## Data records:
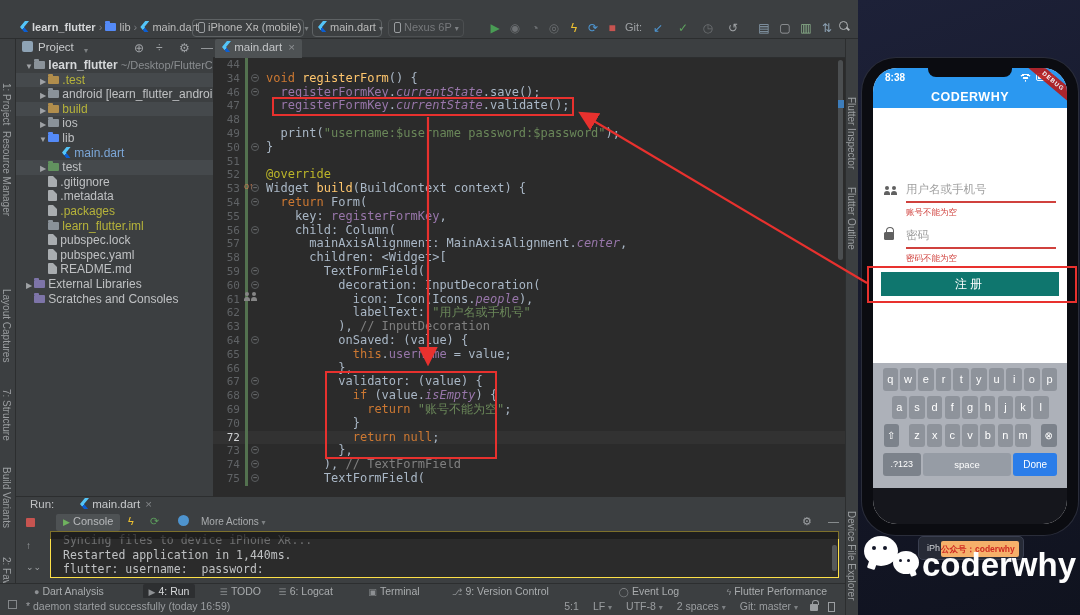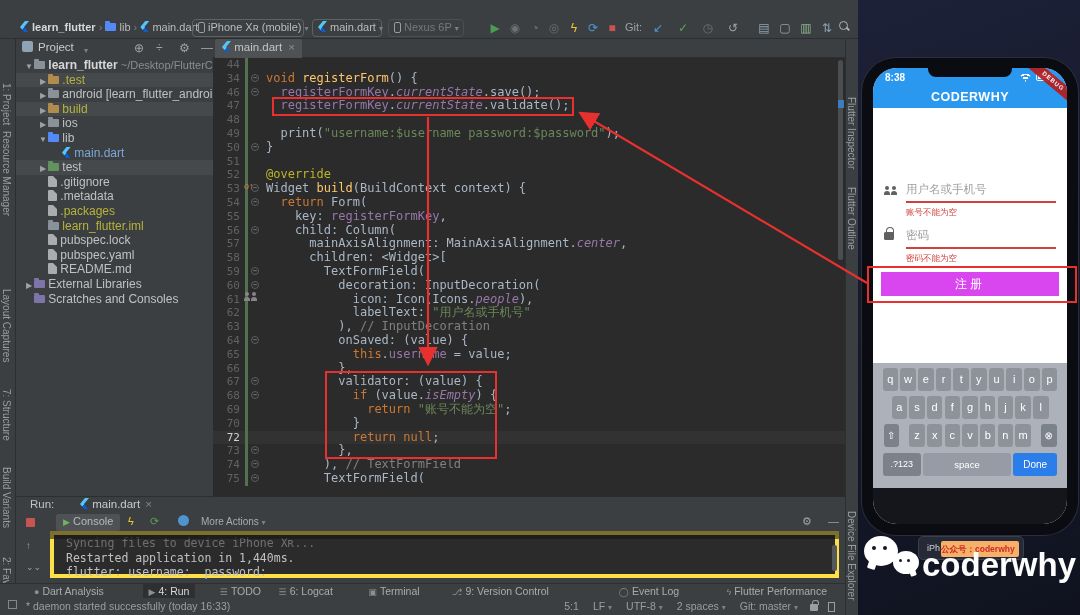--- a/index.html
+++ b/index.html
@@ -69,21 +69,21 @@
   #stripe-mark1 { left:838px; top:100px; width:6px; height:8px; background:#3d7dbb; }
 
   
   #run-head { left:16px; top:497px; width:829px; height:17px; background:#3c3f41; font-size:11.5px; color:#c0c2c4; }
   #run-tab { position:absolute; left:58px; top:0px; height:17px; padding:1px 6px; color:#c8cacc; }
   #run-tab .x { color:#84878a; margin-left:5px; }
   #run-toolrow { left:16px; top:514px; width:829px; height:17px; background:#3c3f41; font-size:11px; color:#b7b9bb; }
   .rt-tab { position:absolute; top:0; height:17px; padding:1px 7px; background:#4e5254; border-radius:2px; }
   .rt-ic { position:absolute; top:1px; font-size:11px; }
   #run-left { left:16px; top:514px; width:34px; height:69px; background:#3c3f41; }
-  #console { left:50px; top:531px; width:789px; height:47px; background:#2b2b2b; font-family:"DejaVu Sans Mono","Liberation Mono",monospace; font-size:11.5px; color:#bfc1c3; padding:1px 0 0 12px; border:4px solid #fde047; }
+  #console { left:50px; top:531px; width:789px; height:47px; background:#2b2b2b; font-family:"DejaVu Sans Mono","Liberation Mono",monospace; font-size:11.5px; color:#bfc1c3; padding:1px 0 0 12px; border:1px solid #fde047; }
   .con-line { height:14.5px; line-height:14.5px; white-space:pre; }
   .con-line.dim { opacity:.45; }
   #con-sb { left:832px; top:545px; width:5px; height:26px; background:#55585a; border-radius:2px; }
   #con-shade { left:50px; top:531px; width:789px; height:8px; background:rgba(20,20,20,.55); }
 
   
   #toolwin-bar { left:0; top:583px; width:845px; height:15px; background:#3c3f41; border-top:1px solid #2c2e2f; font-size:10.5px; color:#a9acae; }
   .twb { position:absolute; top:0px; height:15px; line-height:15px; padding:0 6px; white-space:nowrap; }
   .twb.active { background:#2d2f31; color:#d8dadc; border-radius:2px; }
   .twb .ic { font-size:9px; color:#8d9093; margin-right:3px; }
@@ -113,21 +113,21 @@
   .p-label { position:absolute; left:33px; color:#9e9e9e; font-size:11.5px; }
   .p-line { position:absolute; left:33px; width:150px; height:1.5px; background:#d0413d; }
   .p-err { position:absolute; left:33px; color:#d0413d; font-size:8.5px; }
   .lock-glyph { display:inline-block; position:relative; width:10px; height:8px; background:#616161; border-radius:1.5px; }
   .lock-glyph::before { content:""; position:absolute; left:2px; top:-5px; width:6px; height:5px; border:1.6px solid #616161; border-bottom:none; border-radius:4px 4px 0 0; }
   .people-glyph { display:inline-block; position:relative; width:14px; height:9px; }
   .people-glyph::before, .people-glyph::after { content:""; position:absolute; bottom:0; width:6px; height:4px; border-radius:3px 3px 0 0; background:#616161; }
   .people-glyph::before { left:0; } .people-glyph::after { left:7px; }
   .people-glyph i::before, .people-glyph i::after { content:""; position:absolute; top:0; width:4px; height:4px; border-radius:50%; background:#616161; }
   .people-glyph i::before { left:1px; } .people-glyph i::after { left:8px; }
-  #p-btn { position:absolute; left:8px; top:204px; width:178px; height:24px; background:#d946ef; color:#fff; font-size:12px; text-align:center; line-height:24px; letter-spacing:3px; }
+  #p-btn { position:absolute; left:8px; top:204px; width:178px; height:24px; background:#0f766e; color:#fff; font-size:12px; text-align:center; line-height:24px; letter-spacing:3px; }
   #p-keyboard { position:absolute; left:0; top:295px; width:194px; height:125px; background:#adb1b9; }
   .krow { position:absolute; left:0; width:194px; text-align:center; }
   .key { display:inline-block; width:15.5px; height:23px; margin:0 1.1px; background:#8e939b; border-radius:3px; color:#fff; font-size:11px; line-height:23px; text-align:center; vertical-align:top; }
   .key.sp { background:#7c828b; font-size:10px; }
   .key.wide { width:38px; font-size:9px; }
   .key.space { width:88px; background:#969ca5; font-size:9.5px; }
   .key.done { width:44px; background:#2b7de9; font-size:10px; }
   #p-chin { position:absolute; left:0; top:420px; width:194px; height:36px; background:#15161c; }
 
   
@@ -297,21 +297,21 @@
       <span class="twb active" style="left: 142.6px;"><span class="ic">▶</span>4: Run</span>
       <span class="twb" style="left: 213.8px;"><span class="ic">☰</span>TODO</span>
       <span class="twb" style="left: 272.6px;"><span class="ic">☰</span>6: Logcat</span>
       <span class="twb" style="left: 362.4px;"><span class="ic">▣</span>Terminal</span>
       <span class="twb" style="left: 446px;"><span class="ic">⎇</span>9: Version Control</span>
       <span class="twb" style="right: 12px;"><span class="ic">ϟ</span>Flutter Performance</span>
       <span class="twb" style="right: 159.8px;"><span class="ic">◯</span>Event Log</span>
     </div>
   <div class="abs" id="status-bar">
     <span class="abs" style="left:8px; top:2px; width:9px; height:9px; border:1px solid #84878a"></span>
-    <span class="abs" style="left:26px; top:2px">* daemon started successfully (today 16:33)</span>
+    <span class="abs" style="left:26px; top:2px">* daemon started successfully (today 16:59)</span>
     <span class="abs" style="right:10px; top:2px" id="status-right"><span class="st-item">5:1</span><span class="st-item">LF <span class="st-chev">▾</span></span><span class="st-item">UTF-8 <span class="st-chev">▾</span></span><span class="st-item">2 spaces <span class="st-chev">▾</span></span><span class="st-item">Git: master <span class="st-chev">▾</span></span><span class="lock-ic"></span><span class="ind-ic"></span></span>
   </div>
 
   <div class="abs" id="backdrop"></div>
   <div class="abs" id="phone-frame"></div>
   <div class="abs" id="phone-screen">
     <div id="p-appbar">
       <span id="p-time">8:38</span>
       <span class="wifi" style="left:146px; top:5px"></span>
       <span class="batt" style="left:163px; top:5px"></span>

## Description of the task:
Go through the entries above, and wherever a line holds the word "people", copy that line.

## Result of the exercise:
   .people-glyph { display:inline-block; position:relative; width:14px; height:9px; }
   .people-glyph::before, .people-glyph::after { content:""; position:absolute; bottom:0; width:6px; height:4px; border-radius:3px 3px 0 0; background:#616161; }
   .people-glyph::before { left:0; } .people-glyph::after { left:7px; }
   .people-glyph i::before, .people-glyph i::after { content:""; position:absolute; top:0; width:4px; height:4px; border-radius:50%; background:#616161; }
   .people-glyph i::before { left:1px; } .people-glyph i::after { left:8px; }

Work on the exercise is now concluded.